─── Extract provided ───

He settled in Warsaw and this move allowed him to witness and illustrate many important historical moments of the last years of the Polish-Lithuanian Commonwealth. His hurriedly sketched drawings illustrated the passing of the Constitution of the 3 May and soon he became famous as the eye-witness and painter-chronicler of the Kościuszko Uprising, immortalising many of the most famous events of that event in his paintings: from the Warsaw Uprising in April and the consequent hanging of Targowica traitors in the Old Market Square, through the battle of Racławice to Massacre of Praga. After his return to France in 1804 he still continued to paint based on some of his Poland-era drafts, but he also illustrated other contemporary events, among them the times of the Napoleon's wars. He died in Paris in 1830.

Norblin's students in Poland included Aleksander Orłowski, Michał Płoński and Jan Rustem. He assembled an interesting art collection, including works by François Boucher, Hubert Robert and Rembrandt.

─── Given entries ───

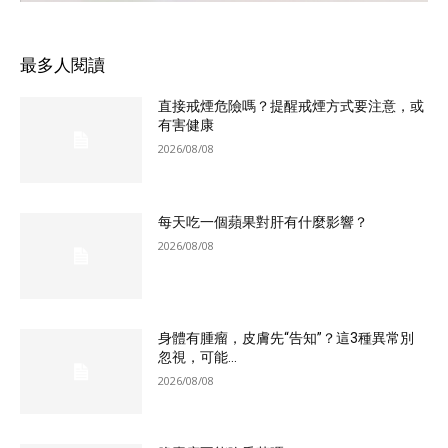
最多人閱讀
直接戒煙危險嗎？提醒戒煙方式要注意，或
有害健康
2026/08/08
每天吃一個蘋果對肝有什麼影響？
2026/08/08
身體有腫瘤，皮膚先“告知”？這3種異常別
忽視，可能...
2026/08/08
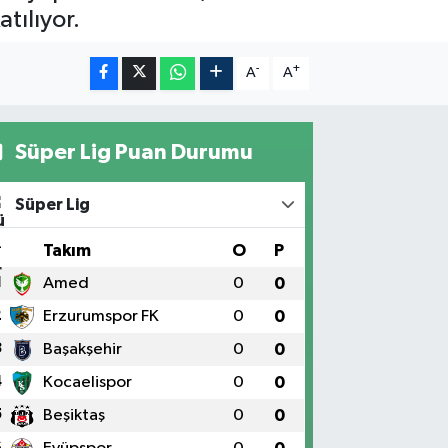
tılıyor.
-
+
A
A
Süper Lig Puan Durumu
Süper Lig
#
Takım
O
P
1
Amed
0
0
2
Erzurumspor FK
0
0
3
Başakşehir
0
0
4
Kocaelispor
0
0
5
Beşiktaş
0
0
6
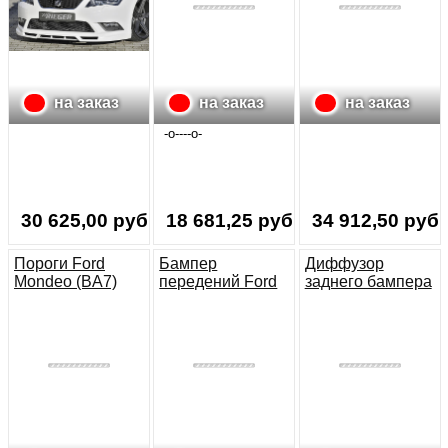
на заказ
на заказ
на заказ
-o----o-
30 625,00 руб.
18 681,25 руб.
34 912,50 руб.
Пороги Ford
Бампер
Диффузор
Mondeo (BA7)
передений Ford
заднего бампера
Focus 2
Ford Focus 2 ST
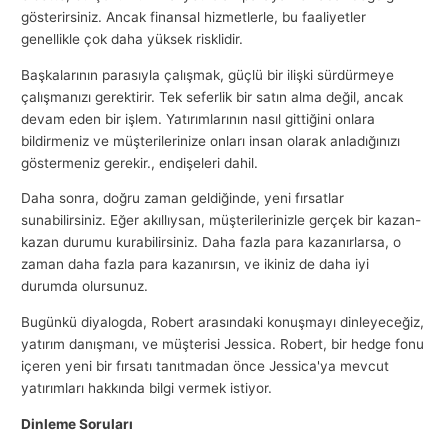
gösterirsiniz. Ancak finansal hizmetlerle, bu faaliyetler
genellikle çok daha yüksek risklidir.
Başkalarının parasıyla çalışmak, güçlü bir ilişki sürdürmeye
çalışmanızı gerektirir. Tek seferlik bir satın alma değil, ancak
devam eden bir işlem. Yatırımlarının nasıl gittiğini onlara
bildirmeniz ve müşterilerinize onları insan olarak anladığınızı
göstermeniz gerekir., endişeleri dahil.
Daha sonra, doğru zaman geldiğinde, yeni fırsatlar
sunabilirsiniz. Eğer akıllıysan, müşterilerinizle gerçek bir kazan-
kazan durumu kurabilirsiniz. Daha fazla para kazanırlarsa, o
zaman daha fazla para kazanırsın, ve ikiniz de daha iyi
durumda olursunuz.
Bugünkü diyalogda, Robert arasındaki konuşmayı dinleyeceğiz,
yatırım danışmanı, ve müşterisi Jessica. Robert, bir hedge fonu
içeren yeni bir fırsatı tanıtmadan önce Jessica'ya mevcut
yatırımları hakkında bilgi vermek istiyor.
Dinleme Soruları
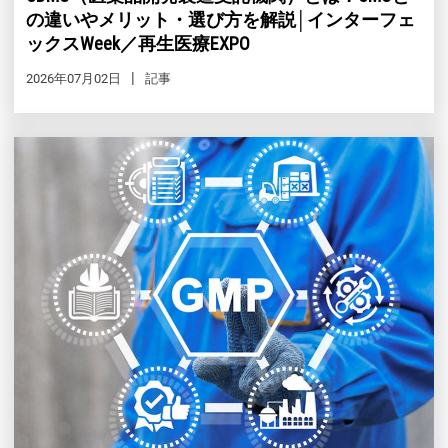
の違いやメリット・選び方を解説│インターフェ
ックスWeek／再生医療EXPO
2026年07月02日
記事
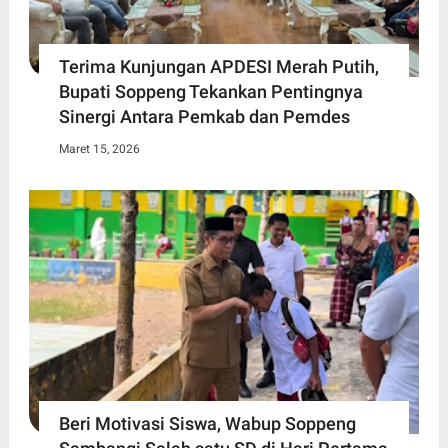
Terima Kunjungan APDESI Merah Putih,
Bupati Soppeng Tekankan Pentingnya
Sinergi Antara Pemkab dan Pemdes
Maret 15, 2026
Beri Motivasi Siswa, Wabup Soppeng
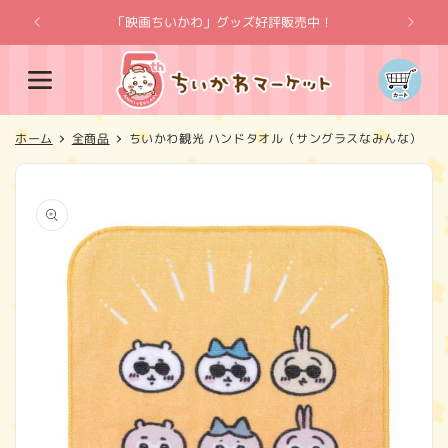
コンテ
ンツに
「映画ちいかわ」グッズ好評販売中！
「
進む
カ
ー
ト
ホーム
全商品
ちいかわ観光 ハンドタオル（サングラスなみんな）
商品情
報にス
キップ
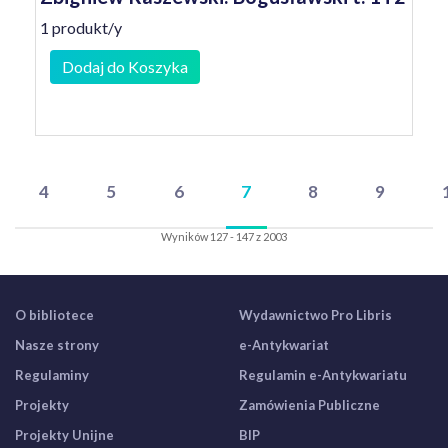
1 produkt/y
Dodaj do Koszyka
4
5
6
7
8
9
Wyników 127 - 147 z 2003
O bibliotece
Wydawnictwo Pro Libris
Nasze strony
e-Antykwariat
Regulaminy
Regulamin e-Antykwariatu
Projekty
Zamówienia Publiczne
Projekty Unijne
BIP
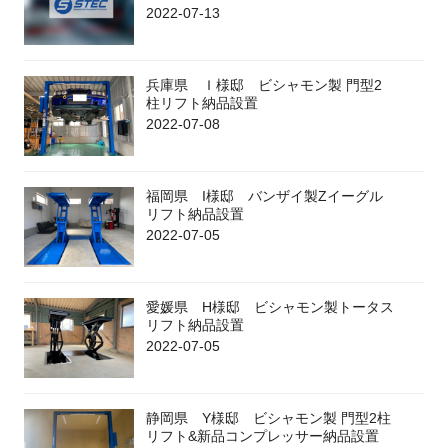
2022-07-13
兵庫県 Ｉ様邸 ビシャモン製 門型2
柱リフト納品設置
2022-07-08
福岡県 I様邸 バンザイ製Zイーグル
リフト納品設置
2022-07-05
愛媛県 H様邸 ビシャモン製トータス
リフト納品設置
2022-07-05
静岡県 Y様邸 ビシャモン製 門型2柱
リフト&新品コンプレッサー納品設置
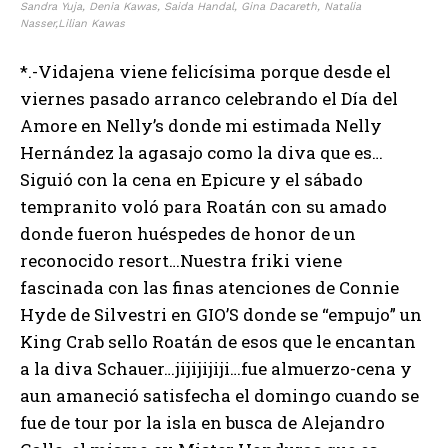
Sandra Yuja, Denia Kawas, Saida Handal, Gina Dacareth, Natalia
Nasser,Lilian Kawas
*.-Vidajena viene felicísima porque desde el
viernes pasado arranco celebrando el Día del
Amore en Nelly’s donde mi estimada Nelly
Hernández la agasajo como la diva que es…
Siguió con la cena en Epicure y el sábado
tempranito voló para Roatán con su amado
donde fueron huéspedes de honor de un
reconocido resort…Nuestra friki viene
fascinada con las finas atenciones de Connie
Hyde de Silvestri en GIO’S donde se “empujo” un
King Crab sello Roatán de esos que le encantan
a la diva Schauer…jijijijiji…fue almuerzo-cena y
aun amaneció satisfecha el domingo cuando se
fue de tour por la isla en busca de Alejandro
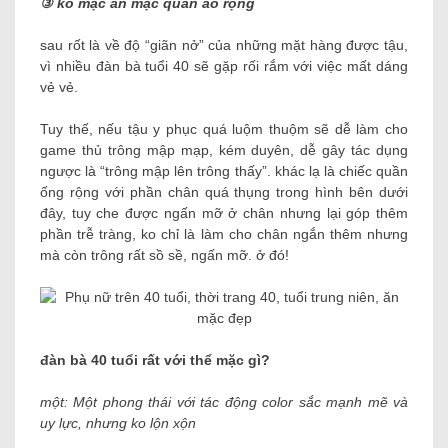
③ ko mặc ăn mặc quần áo rộng
sau rốt là về độ “giãn nở” của những mặt hàng được tậu,
vì nhiều đàn bà tuổi 40 sẽ gặp rối rắm với việc mất dáng
vẻ vẻ.
Tuy thế, nếu tậu y phục quá luộm thuộm sẽ dễ làm cho
game thủ trông mập mạp, kém duyên, dễ gây tác dụng
ngược là “trông mập lên trông thấy”. khác lạ là chiếc quần
ống rộng với phần chân quá thụng trong hình bên dưới
đây, tuy che được ngấn mỡ ở chân nhưng lại góp thêm
phần trễ tràng, ko chỉ là làm cho chân ngắn thêm nhưng
mà còn trông rất sồ sề, ngấn mỡ. ở đó!
đàn bà 40 tuổi rất với thể mặc gì?
một: Một phong thái với tác động color sắc mạnh mẽ và
uy lực, nhưng ko lộn xộn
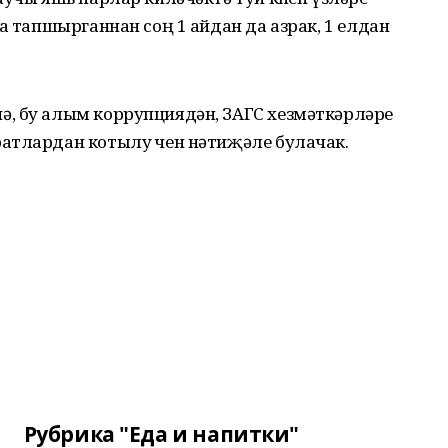
а тапшырганнан соң 1 айдан да азрак, 1 елдан
, бу алым коррупциядән, ЗАГС хезмәткәрләре
атлардан котылу өчен нәтиҗәле булачак.
Рубрика "Еда и напитки"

───

How to complete this task: Continue the passage about Norblin from its last sentence.

Result:
Jean-Pierre Norblin de La Gourdaine was the great-grandfather of an equally accomplished artist, Stefan Norblin (full name: Juliusz Stefan Norblin de la Gourdaine; Warsaw, 29 June 1892 – 12 August 1952, San Francisco, California). The paintings of Stefan Norblin, who worked in Poland, India (during World War II) and the United States, were rediscovered in the 1990s in India, where they decorate maharajas' palaces, e.g., in Rajasthan. One of many postwar exhibitions of his works took place at the Regional Museum in Stalowa Wola, 3 September – 9 October 2011.